Pristas, Tracy Lynn

Tracy Lynn Pristas paints large-scale abstract landscapes, oil and cold wax abstracts, mixed media acrylics, and monotypes. She derives her visual information and enthusiasm from nature, and then departs into abstraction.

Tracy’s commissioned paintings can be found in various health-care settings, including collections at Northwestern Memorial Hospital (Chicago), Central DuPage Hospital (Winfield, Ill.), Lutheran General Hospital (Park Ridge, Ill.), and St. John's Mercy Medical Center (St. Louis), Mayo Clinic (Jacksonville, FL), Exempla Saint Joseph Hospital (Denver), Swedish Covenant Hospital New Mayora Rosenberg Women Health Center (Chicago). Her originals are included in private art collections nationally. She is represented by numerous fine art galleries.

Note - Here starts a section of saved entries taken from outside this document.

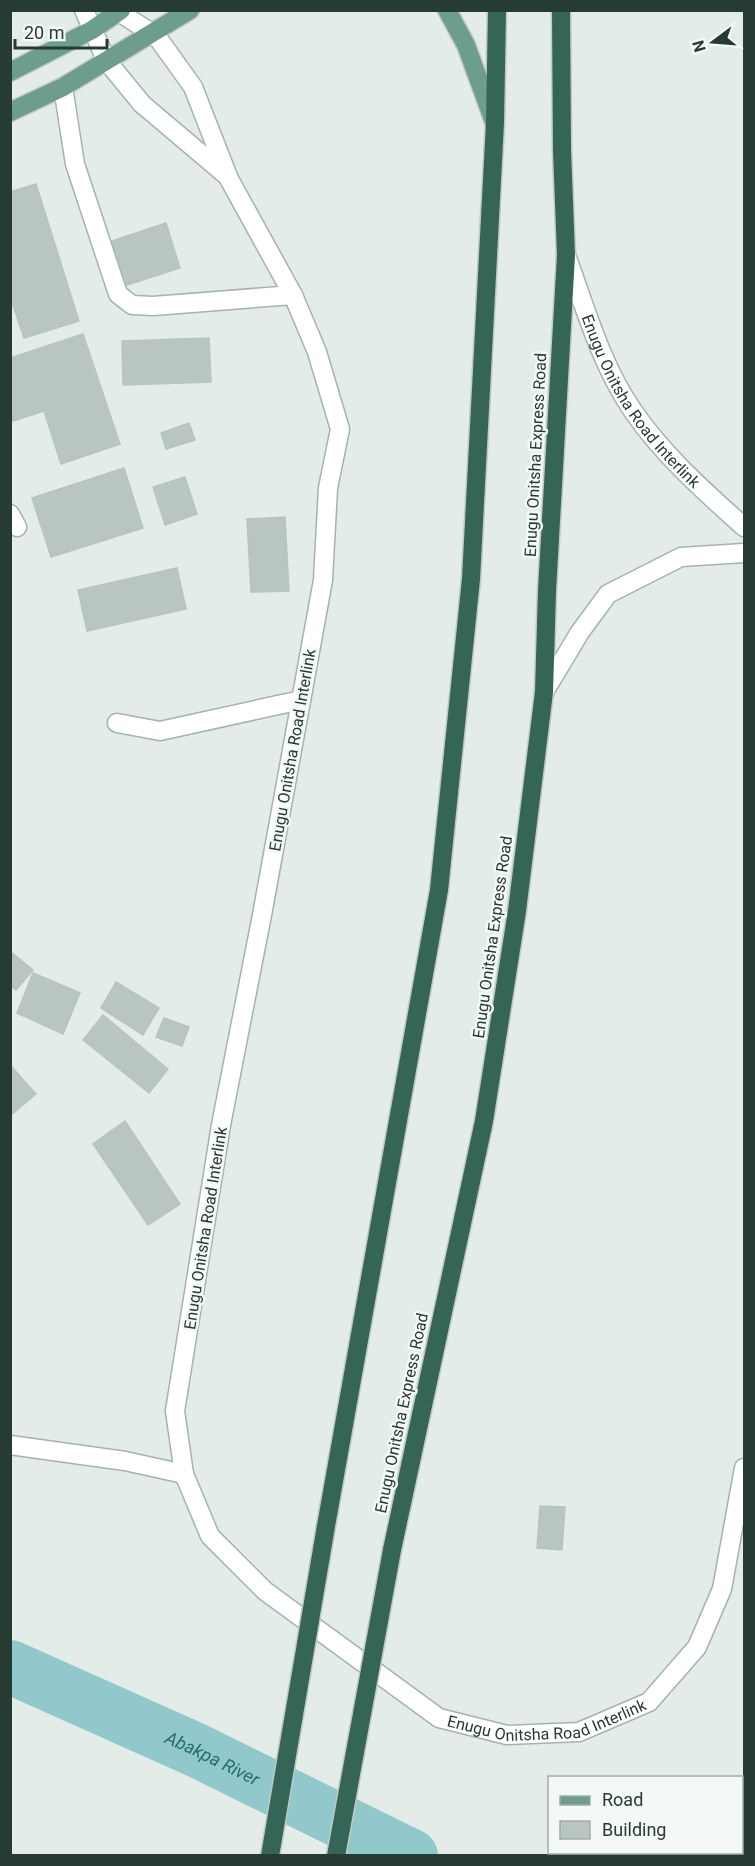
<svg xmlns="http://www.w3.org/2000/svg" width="755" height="1866" font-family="Roboto,sans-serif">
	<rect width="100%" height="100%" fill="#e3ece7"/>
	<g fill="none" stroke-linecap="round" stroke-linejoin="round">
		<path stroke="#91c8cb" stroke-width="54" id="s1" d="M 10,1667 L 196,1750 L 411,1856"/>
	</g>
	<path fill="#b9c6c0" stroke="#b6c5bd" stroke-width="1.5" d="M 36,184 L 79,321 L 24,338 L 10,296 L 10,192 Z
		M 166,223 L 180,268 L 127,285 L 112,241 Z
		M 83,334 L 120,444 L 61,464 L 44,411 L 10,422 L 10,358 Z
		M 209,338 L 211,382 L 123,385 L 122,341 Z
		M 189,423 L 195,440 L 166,449 L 161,433 Z
		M 124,468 L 143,528 L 51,557 L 32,498 Z
		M 185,477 L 197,514 L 165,525 L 153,487 Z
		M 285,517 L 289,591 L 251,592 L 247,519 Z
		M 177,568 L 186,609 L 87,631 L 78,590 Z
		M 11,952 L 33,970 L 16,990 L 10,985 Z
		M 33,973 L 80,993 L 63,1034 L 17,1013 Z
		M 116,982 L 159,1008 L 143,1035 L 101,1008 Z
		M 103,1015 L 168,1069 L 149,1093 L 83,1040 Z
		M 164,1018 L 189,1027 L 182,1046 L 156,1037 Z
		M 10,1065 L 36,1094 L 10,1116 Z
		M 125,1121 L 180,1204 L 148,1225 L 93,1144 Z
		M 540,1506 L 565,1507 L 562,1550 L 537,1548 Z"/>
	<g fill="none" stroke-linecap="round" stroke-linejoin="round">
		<defs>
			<g id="minor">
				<path d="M 84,10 L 106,60 L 142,104 L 226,175"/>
				<path id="s2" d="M 114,10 L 119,12 L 153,34 L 160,41 L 193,87 L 229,179 L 293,295 L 317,352 L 340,429 L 328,488 L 323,580 L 262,915 L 221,1125 L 175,1411 L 184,1474 L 210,1536 L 265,1591 L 439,1718 L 507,1735 L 579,1732 L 649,1702 L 697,1647 L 722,1589 L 744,1468"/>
				<path d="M 63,87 L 75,164 L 118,294 L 132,305 L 153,306 L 293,295"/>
				<path id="s3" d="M 566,255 C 585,307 601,365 633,411 C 663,455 705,492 744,527"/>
				<path d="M 10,514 L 17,527"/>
				<path d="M 544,692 L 580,632 L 608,594 L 681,557 L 744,553"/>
				<path d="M 117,723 L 160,731 L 301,700"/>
				<path d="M 10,1445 L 125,1461 L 184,1474"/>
			</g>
			<path id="major" d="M 447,10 L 466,45 L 494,122
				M 10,72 L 92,30 L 121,10
				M 10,112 L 63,87 L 190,10"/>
			<path id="highway" d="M 326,1526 L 439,890 L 471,579 L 495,123 L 497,10
				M 392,1550 L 484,1121 L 517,911 L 544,692 L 547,591 L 566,255 L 562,150 L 561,10"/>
		</defs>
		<use href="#minor" stroke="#a6b3ad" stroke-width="21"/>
		<use href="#major" stroke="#c2c8c6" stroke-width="21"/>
		<use href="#highway" stroke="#c2c8c6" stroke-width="21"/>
		<use href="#minor" stroke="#fff" stroke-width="18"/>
		<use href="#major" stroke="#6d9d8c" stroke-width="18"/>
		<use href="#highway" stroke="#346556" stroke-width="18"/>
		<defs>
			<path id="highway-bridge" d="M 270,1856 L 326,1526
				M 336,1856 L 392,1550"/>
		</defs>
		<use href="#highway-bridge" stroke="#c2c8c6" stroke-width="21" stroke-linecap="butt"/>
		<use href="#highway-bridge" stroke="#346556" stroke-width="18"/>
	</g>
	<g text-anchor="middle" stroke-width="5" stroke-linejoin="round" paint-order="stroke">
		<g font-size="16" fill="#253b33" stroke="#f4f8f6">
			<text dy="6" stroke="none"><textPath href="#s3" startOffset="166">Enugu Onitsha Road Interlink</textPath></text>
			<text transform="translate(535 455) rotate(-87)" y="6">Enugu Onitsha Express Road</text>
			<text transform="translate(292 750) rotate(-80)" y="6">Enugu Onitsha Road Interlink</text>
			<text transform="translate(492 937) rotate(-82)" y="6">Enugu Onitsha Express Road</text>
			<text transform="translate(205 1228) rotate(-81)" y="6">Enugu Onitsha Road Interlink</text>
			<text transform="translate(401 1413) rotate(-78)" y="6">Enugu Onitsha Express Road</text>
			<text dy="6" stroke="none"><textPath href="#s2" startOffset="2018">Enugu Onitsha Road Interlink</textPath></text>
		</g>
		<g font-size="18" font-style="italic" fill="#256c71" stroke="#f4f8f6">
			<text dy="6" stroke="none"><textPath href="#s1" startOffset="222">Abakpa River</textPath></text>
		</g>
	</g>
	<rect width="755" height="1866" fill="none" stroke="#253b33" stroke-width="24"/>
	<rect x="548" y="1776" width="195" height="78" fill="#f4f8f6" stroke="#a1aca8" stroke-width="1.5"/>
	<rect x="560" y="1796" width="30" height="9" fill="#6d9d8c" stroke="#a1aca8" stroke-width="1.5"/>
	<text x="602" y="1806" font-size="18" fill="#253b33">Road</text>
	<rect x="560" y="1821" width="30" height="18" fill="#b9c6c0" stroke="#a1aca8" stroke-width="1.5"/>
	<text x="602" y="1836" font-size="18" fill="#253b33">Building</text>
	<g transform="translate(713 42) rotate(254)" stroke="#f4f8f6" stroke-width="4.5" paint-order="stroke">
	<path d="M0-4.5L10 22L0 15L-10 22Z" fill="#253b33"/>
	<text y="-9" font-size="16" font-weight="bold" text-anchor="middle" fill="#253b33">N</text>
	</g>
	<path d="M15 39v9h92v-9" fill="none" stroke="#253b33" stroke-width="3"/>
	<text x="24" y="39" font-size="18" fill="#253b33" stroke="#f4f8f6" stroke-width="4.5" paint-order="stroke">20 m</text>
</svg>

Early on in her career she was awarded five community arts grants from the respected Chicago Department of Cultural Affairs. This contributed to her success as a self taught Chicago painter. Honored with artist in residencies programs from the distinguished Ragdale Foundation, Jentel Arts Program, Brush Creek Foundation For The Arts, and PLAYA Summer Lake. She is a 2014 recipient of a direct purchase award from the Montana Arts Council. Her artwork has been featured in the 2015 Lake Forest Designers Showhouse, and published in Chicago Magazine, Chicago Sun Times, Pittsburgh Tribune Review, Atlanta Style & Design, 5280 Home Magazine, American Art Collector, Denver Post and more.

If your television is a shrine in your living room, you might have seen Pristas’s paintings on the Lifetime Television hit series “Drop Dead Diva,” which ran for four seasons. Movie aficionados may have spotted some Pristas paintings in the Jennifer Aniston-Vince Vaughn movie “The Break-Up.” Tracy was born in Latrobe, Pa. For 17 years she maintained a studio in Chicago along the city’s Ravenswood industrial corridor, with an elevated train rumbling by her windows. She now resides in Littleton, Colo., and is freed from having to wear noise-reduction headphones when she paints. Thankfully, the foothills are a transition zone — not a transit zone.